The search backend has its default value (Whoosh engine).
So this is what I have tried:
Doc Metadata Value
------------------------------
Document 1 Word A
Document 2 Word B
Document 3 Word C
I need an expression which finds all documents matching exactly Word A or Word B (regex Word A|Word B). When using the advanced seach, I tried the following expressions:
No Expression Translates to
1 %^Word metadata__value REGULAREXPRESSION ^Word
2 %^Word A metadata__value REGULAREXPRESSION ^Word AND metadata__value PARTIAL A
3 `%^Word A` metadata__value REGULAREXPRESSION `^Word A`
4 "%^Word A" metadata__value REGULAREXPRESSION "^Word A"
5 %^Word\sA metadata__value REGULAREXPRESSION ^Word\sA
6 ^Word.A metadata__value REGULAREXPRESSION ^Word\sA
So #1 gives me all 3 documents, which is correct. All other approaches return no results. What would be the correct expression to match exactly “Word A”? And additional Word A or Word B (Word A|WordB)?
I played around a lot with regex search, everything works well as long as there is no whitespace in the metadata value.
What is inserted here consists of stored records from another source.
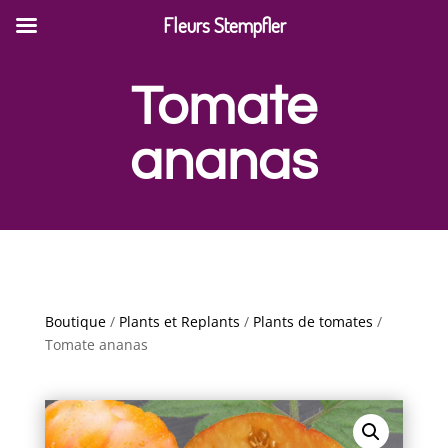
Fleurs Stempfler
Tomate
ananas
Boutique
/
Plants et Replants
/
Plants de tomates
/
Tomate ananas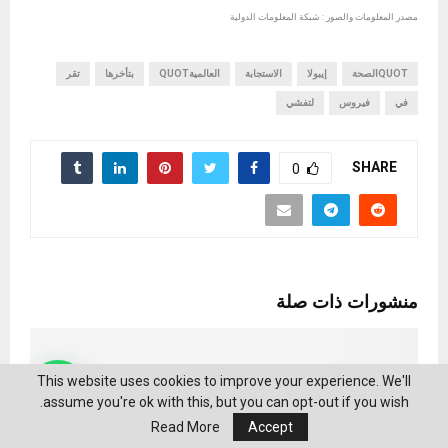
مصدر المعلومات والصور : شبكة المعلومات الدولية
QUOTالصحة
إيبولا
الاستجابة
العالميةQUOT
بتأخرها
تقر
في
فيروس
لتفشي
SHARE
0
منشورات ذات صلة
This website uses cookies to improve your experience. We'll
assume you're ok with this, but you can opt-out if you wish.
Read More
Accept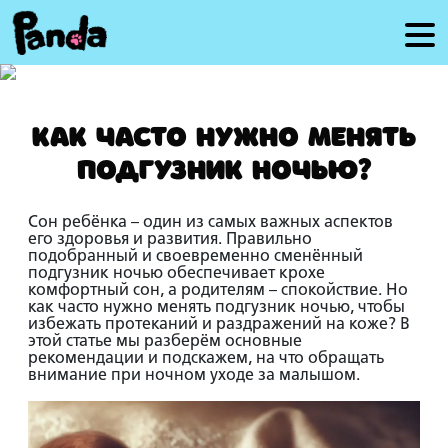
Как часто нужно менять
подгузник ночью?
Сон ребёнка – один из самых важных аспектов
его здоровья и развития. Правильно
подобранный и своевременно сменённый
подгузник ночью
обеспечивает крохе
комфортный сон, а родителям – спокойствие. Но
как часто нужно менять подгузник ночью, чтобы
избежать протеканий и раздражений на коже? В
этой статье мы разберём основные
рекомендации и подскажем, на что обращать
внимание при ночном уходе за малышом.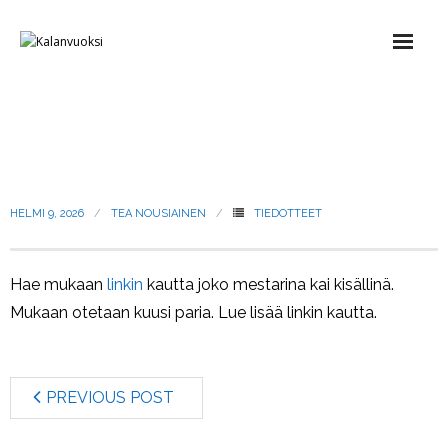
Etusivu
ITÄ-SUOMEN MESTARI-
Tietoa ryhmästä
KISÄLLI HAKU ON AVATTU!
- Säännöt
HELMI 9, 2026
TEA NOUSIAINEN
TIEDOTTEET
- Alueen Leader-ryhmät ja maakuntaliitot
Hae mukaan
linkin
kautta joko mestarina kai kisällinä.
- Kalajaosto
Mukaan otetaan kuusi paria. Lue lisää linkin kautta.
- Seurantaryhmä
PREVIOUS POST
- Ajankohtaista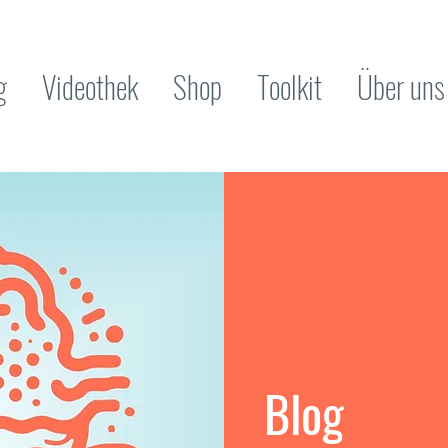
g
Videothek
Shop
Toolkit
Über uns
Blog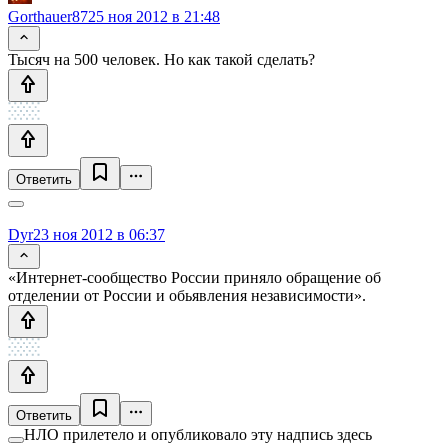
Gorthauer87
25 ноя 2012 в 21:48
Тысяч на 500 человек. Но как такой сделать?
Ответить
Dyr
23 ноя 2012 в 06:37
«Интернет-сообщество России приняло обращение об
отделении от России и обьявления независимости».
Ответить
НЛО прилетело и опубликовало эту надпись здесь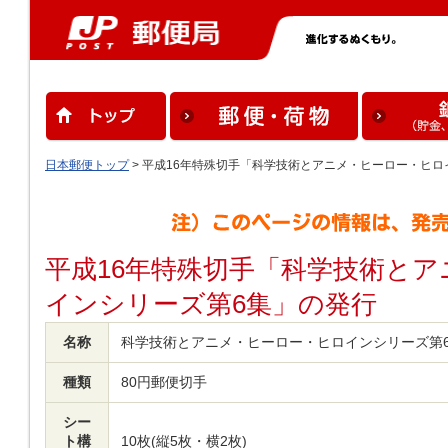
日本郵便トップ
> 平成16年特殊切手「科学技術とアニメ・ヒーロー・ヒロ
平成16年特殊切手「科学技術と
インシリーズ第6集」の発行
名称
科学技術とアニメ・ヒーロー・ヒロインシリーズ第
種類
80円郵便切手
シー
ト構
10枚(縦5枚・横2枚)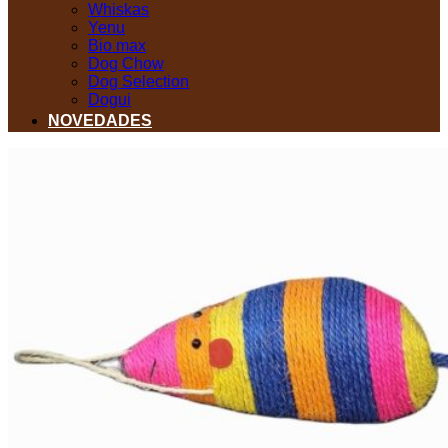
Whiskas
Yenu
Bio max
Dog Chow
Dog Selection
Dogui
NOVEDADES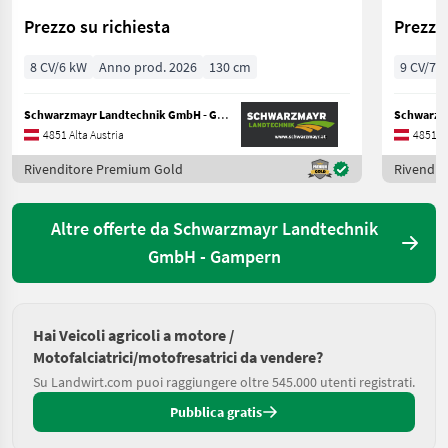
Prezzo su richiesta
Prezzo 
8 CV/6 kW
Anno prod. 2026
130 cm
9 CV/7 
Schwarzmayr Landtechnik GmbH - Gampern
4851 Alta Austria
4851 Al
Rivenditore Premium Gold
Rivendit
Altre offerte da Schwarzmayr Landtechnik
GmbH - Gampern
Hai Veicoli agricoli a motore /
Motofalciatrici/motofresatrici da vendere?
Su Landwirt.com puoi raggiungere oltre 545.000 utenti registrati.
Pubblica gratis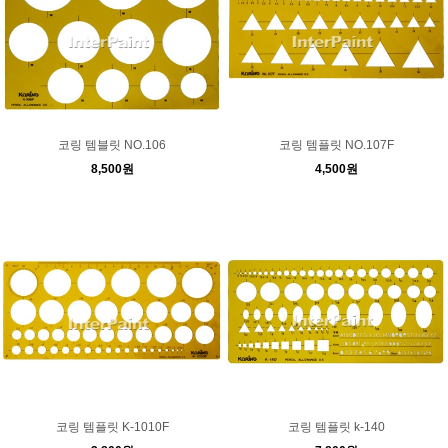
코링 템블릿 NO.106
코링 템플릿 NO.107F
8,500원
4,500원
코링 템플릿 K-1010F
코링 템플릿 k-140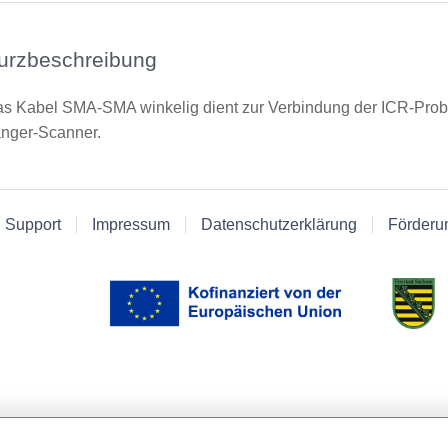
urzbeschreibung
s Kabel SMA-SMA winkelig dient zur Verbindung der ICR-Pr
nger-Scanner.
 Support
Impressum
Datenschutzerklärung
Förderu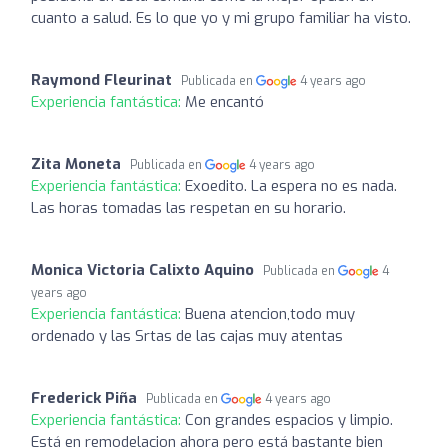
cuanto a salud. Es lo que yo y mi grupo familiar ha visto.
Raymond Fleurinat
Publicada en
4 years ago
Experiencia fantástica:
Me encantó
Zita Moneta
Publicada en
4 years ago
Experiencia fantástica:
Exoedito. La espera no es nada.
Las horas tomadas las respetan en su horario.
Monica Victoria Calixto Aquino
Publicada en
4
years ago
Experiencia fantástica:
Buena atencion,todo muy
ordenado y las Srtas de las cajas muy atentas
Frederick Piña
Publicada en
4 years ago
Experiencia fantástica:
Con grandes espacios y limpio.
Está en remodelacion ahora pero está bastante bien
I also cannot simply replace this in the metadata source value because this would not fit to our companies notation of sequence numbers (for drawings, items, orders, …)
From the technical view I have the assumption that the search backend splits the metadata value into two separate words to handle them separately. Can you confirm this?
Is there any chance to work around this behaviour?
Besides the regular expression, there is another stange behaviour:
For the same example as in my initial post, I tried to use the EXACT search mode to find “Word A” in the metadata value. So I entered =“Word A” in the advanced search which translates to
metadata__value EXACT "Word A"
This term finds all 3 Documents with “Word” in metadata value, but
could anyone confirm this behaviour of searching a word followed by a space and a single letter like Word A in metadata values? Is there actually a way to give the exact search result (without pre-splitting or removing single chars from raw data)?
If there is no way to get it work with the search interpreter, is there maybe a chance to make it work with the raw search mode?
How does this work exactly?
`Word` -> returns the document shown in the image
`Word A` -> returns empty
Torsten
PS: sorry for returning to this topic this often, but the other solution than finding a technical solution would be the hard way to re-design our logical numbering processes. Which would have a pattern with a whitespace in it XXX-XXXX X
I studied the Whoosh documentation (not worked before with it) and came accross the default settings of Tokenizers and Anazylers. I could not yet figure out which one Mayan uses by default. However, many of them have a minsize param set to 2 by default, meaning that words having only one letter are filtered out.
Could this be a starting point for me? Is there a way of using SEARCH_BACKEND_ARGUMENTS to specify Whoosh options?